Geochemical, structural, field, and geochronological data have been used to arrive at very different models for the construction of upper crustal batholiths. Models for pulsed intrusion of small magma batches over long timescales (>1Ma) versus transfer of larger magma bodies on shorter timescales predict a different thermal, metamorphic, and rheological state of the crust, highlighting the importance of robust time constraints. This study focuses on a well-characterized upper crustal intrusion, the 15km2 Lago della Vacca complex (LVC), Adamello batholith, N. Italy.
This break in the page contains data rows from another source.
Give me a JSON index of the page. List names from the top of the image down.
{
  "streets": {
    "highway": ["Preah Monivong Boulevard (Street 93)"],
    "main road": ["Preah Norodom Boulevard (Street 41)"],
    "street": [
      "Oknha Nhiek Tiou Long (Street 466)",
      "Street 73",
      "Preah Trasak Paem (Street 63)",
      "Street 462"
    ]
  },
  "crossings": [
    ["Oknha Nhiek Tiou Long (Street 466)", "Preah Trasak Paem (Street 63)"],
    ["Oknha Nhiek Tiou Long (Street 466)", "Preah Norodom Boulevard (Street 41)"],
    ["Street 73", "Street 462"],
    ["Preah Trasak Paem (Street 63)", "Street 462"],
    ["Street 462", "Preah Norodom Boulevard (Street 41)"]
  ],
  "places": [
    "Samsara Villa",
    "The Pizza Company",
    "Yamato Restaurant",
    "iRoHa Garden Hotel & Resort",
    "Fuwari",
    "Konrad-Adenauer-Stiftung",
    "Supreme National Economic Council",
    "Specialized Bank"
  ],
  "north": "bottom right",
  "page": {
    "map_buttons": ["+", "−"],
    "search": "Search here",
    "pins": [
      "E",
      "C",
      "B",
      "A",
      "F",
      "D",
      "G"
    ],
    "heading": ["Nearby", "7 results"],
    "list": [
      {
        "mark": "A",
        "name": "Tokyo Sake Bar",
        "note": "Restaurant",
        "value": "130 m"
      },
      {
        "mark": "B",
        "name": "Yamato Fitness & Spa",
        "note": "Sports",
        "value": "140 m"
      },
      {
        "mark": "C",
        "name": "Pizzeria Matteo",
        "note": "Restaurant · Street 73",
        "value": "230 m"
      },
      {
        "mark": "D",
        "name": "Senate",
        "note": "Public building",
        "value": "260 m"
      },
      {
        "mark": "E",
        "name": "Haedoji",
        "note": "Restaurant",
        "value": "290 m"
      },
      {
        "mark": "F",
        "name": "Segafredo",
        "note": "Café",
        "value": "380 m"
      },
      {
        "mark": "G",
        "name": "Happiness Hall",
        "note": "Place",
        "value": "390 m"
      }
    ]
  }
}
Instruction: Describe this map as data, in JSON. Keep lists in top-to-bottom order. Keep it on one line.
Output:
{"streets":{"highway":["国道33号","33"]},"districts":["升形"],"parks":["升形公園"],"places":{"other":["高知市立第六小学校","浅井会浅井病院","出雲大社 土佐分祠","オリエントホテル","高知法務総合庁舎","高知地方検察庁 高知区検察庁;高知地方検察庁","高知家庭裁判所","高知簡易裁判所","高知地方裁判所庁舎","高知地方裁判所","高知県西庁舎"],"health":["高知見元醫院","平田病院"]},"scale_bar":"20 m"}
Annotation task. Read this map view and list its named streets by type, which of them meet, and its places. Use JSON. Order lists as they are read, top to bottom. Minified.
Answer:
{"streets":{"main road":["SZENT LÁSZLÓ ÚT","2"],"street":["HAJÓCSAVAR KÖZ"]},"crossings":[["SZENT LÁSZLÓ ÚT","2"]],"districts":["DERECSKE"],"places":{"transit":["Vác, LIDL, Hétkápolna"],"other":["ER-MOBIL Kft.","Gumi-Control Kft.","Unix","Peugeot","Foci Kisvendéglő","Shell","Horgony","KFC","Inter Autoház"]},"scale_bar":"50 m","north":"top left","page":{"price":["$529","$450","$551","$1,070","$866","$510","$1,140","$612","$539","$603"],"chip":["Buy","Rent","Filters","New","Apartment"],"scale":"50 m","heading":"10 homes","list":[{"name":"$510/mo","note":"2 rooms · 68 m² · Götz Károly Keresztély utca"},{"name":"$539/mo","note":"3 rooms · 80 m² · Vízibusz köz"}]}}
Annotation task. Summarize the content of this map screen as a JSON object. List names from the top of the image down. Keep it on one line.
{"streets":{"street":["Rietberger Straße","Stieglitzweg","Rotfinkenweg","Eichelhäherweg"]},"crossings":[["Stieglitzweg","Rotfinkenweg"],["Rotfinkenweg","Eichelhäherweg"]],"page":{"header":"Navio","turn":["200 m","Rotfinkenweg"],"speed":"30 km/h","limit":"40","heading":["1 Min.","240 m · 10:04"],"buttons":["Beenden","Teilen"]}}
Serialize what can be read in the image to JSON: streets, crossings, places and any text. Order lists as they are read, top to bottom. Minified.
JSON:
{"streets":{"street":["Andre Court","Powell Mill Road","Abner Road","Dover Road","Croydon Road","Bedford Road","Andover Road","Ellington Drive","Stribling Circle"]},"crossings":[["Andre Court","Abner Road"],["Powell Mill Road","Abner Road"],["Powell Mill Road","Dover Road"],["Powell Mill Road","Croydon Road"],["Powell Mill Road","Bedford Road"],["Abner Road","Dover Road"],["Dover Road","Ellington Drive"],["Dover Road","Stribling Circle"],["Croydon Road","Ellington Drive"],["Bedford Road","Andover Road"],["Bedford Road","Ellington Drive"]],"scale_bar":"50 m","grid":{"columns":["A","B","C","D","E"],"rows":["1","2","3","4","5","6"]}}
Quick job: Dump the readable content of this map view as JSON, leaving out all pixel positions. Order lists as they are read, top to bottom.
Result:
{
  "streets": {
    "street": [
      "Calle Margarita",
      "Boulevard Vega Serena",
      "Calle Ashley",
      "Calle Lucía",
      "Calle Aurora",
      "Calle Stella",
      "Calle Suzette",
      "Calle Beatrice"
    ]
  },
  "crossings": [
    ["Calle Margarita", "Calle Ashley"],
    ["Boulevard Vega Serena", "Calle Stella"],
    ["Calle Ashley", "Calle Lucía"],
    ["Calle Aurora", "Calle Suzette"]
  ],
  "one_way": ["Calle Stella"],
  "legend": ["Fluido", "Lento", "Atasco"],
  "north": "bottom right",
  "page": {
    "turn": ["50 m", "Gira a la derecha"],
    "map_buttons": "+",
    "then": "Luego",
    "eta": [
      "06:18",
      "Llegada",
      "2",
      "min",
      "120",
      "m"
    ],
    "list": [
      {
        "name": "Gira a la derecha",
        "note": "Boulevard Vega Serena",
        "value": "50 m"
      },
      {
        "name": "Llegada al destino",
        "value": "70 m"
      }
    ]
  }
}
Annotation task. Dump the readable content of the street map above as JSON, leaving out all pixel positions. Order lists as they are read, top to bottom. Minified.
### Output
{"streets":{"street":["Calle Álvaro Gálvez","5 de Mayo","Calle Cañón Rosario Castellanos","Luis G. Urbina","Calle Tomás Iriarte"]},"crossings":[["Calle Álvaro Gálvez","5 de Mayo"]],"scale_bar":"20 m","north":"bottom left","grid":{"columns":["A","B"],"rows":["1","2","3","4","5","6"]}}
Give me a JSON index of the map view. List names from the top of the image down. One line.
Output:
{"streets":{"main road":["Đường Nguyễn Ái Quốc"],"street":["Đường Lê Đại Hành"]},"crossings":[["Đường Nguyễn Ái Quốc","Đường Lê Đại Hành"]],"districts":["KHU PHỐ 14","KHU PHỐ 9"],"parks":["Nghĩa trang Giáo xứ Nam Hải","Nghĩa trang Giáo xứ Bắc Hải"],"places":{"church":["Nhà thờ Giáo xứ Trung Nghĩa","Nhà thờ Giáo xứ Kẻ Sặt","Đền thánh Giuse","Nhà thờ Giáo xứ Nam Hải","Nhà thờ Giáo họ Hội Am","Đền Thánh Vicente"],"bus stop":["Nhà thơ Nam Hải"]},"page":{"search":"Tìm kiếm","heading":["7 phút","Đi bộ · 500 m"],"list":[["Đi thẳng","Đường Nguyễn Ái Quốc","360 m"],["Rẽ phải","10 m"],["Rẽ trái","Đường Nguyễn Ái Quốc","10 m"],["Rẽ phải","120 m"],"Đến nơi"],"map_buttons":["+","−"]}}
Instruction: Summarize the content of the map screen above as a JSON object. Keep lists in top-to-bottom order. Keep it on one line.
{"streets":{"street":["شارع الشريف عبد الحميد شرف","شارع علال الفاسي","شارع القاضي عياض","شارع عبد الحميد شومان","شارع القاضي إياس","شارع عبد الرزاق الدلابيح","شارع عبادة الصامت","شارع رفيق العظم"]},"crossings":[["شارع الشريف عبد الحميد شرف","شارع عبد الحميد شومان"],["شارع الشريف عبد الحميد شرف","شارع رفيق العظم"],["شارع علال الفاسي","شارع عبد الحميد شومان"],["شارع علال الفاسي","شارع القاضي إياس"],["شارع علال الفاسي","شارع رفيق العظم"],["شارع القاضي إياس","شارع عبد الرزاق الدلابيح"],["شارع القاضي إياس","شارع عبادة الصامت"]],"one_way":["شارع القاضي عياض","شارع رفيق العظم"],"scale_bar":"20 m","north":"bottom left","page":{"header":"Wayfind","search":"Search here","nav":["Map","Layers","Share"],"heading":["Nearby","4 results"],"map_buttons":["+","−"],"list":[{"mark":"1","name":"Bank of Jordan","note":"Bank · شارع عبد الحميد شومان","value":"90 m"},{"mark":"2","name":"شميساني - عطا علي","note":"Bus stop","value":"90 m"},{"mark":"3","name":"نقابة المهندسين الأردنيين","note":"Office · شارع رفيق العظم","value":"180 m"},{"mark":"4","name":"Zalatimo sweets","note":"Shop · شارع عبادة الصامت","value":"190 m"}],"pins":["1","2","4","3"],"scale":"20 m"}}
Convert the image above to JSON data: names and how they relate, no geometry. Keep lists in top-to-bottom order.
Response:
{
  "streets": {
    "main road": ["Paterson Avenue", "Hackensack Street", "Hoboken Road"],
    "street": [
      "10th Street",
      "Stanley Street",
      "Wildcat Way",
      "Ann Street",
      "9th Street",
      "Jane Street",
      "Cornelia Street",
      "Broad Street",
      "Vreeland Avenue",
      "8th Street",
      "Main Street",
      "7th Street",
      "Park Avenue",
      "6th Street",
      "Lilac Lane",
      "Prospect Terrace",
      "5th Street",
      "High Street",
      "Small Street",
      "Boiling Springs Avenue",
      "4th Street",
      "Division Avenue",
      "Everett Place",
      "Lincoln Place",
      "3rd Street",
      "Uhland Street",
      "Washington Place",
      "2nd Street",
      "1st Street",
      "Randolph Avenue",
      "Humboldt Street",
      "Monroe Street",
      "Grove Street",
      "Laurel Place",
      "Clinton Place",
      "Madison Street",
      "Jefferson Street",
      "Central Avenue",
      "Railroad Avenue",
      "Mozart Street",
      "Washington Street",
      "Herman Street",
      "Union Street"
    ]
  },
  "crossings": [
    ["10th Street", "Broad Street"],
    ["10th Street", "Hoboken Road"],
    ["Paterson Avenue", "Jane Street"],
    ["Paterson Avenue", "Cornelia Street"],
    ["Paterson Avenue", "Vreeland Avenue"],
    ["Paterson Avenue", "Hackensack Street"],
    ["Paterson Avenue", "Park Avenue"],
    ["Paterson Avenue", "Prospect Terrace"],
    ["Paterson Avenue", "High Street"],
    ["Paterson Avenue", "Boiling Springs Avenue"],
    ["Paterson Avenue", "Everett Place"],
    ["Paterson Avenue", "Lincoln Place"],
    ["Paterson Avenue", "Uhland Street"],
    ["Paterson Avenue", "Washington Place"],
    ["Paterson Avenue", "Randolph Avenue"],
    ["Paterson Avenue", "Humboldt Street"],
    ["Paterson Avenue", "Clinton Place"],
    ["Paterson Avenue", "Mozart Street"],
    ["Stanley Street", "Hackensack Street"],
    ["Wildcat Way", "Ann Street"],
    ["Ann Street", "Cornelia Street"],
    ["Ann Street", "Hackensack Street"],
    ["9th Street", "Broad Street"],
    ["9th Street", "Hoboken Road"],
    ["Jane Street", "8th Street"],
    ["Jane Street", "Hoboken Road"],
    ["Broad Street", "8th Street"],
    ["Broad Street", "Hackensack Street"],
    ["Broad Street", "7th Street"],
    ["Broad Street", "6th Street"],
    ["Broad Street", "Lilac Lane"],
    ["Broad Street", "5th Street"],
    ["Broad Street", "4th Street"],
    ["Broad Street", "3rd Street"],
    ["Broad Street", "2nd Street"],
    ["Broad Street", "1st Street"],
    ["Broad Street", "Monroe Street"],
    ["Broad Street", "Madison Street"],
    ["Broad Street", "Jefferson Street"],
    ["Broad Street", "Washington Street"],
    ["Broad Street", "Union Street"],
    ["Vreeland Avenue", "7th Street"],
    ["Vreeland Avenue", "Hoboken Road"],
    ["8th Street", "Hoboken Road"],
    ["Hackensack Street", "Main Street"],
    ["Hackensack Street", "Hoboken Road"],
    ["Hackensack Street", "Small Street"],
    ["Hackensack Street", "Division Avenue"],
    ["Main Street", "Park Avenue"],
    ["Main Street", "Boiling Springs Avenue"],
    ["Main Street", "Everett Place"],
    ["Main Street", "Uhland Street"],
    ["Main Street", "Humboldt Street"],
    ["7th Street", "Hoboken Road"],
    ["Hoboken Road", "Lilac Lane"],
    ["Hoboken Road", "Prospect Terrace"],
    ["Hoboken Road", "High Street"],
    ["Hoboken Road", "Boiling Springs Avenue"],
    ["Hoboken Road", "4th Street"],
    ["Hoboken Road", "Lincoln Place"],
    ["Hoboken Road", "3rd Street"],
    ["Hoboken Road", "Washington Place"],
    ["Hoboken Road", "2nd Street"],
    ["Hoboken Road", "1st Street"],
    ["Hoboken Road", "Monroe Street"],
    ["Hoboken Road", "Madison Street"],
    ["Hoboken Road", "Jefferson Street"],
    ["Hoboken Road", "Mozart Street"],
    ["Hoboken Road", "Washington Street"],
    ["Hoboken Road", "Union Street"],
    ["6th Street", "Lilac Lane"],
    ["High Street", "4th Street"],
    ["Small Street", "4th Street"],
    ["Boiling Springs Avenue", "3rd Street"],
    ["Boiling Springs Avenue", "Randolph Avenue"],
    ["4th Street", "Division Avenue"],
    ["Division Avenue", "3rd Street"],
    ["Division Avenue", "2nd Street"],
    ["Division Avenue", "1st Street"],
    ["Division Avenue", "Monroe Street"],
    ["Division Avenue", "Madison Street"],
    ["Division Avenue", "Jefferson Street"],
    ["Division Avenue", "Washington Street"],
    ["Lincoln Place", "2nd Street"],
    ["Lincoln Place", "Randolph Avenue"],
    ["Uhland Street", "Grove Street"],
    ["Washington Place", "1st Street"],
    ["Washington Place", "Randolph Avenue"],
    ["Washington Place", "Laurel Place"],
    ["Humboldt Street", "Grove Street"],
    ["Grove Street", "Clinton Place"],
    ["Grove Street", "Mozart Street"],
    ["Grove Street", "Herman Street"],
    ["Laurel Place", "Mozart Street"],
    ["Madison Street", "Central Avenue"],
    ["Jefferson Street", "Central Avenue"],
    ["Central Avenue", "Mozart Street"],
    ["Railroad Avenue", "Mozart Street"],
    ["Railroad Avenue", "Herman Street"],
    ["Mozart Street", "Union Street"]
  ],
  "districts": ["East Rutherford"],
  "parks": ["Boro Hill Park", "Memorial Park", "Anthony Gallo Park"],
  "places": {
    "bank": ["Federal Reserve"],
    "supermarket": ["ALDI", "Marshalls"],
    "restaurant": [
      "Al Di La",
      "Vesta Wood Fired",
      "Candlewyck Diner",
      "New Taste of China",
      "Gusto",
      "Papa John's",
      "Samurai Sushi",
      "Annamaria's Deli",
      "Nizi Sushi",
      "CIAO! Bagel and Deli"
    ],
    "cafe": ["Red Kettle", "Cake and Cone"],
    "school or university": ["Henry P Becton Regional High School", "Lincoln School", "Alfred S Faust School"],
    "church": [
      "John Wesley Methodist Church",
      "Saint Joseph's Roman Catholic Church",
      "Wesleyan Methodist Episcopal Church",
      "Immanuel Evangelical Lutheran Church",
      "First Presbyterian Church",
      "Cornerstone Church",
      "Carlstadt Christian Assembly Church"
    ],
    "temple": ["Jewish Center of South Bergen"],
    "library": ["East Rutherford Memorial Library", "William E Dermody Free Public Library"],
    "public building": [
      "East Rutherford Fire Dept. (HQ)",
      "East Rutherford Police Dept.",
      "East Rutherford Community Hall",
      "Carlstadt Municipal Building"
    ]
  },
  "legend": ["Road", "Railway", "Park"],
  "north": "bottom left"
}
Previous studies used structural and petrologic data to argue that the LVC was emplaced through pulsed magma injection and in situ expansion (or, ballooning) of a short lived (∼ 105yr) magma chamber. We test this model using a dense sampling strategy and high-precision ID-TIMS U–Pb geochronology of zircon and titanite combined with hafnium isotope and trace element analyses of the same volume of dated mineral (U–Pb TIMS-TEA). These data show that the marginal mafic pulses of magma crystallized zircon with primitive Hf isotopes and negligible Eu anomalies during fractional crystallization and ascent through the crust on 10–30ka timescales. Subsequent, more felsic pulses yield individual zircon dates spanning as much as 200ka within single handsamples and restrict the total construction time of the LVC to <300ka. Rim to core solidification of the LVC, as recorded by titanite U–Pb thermochronology, occurred in ≥300ka. U–Pb TIMS-TEA data from these complicated zircon populations limit the sources of antecrystic zircon, constrain AFC processes within host magmas, and illustrate the difficulty in interpreting zircon dates as magma emplacement ages. These data are supportive of growth of the LVC by a pulsed ballooning-type process over ∼300ka, with the restriction that the rims of the LVC had solidified prior to the center-most injection, providing important constraints for thermomechanial models and strain analysis of the LVC and other balloon-like intrusions.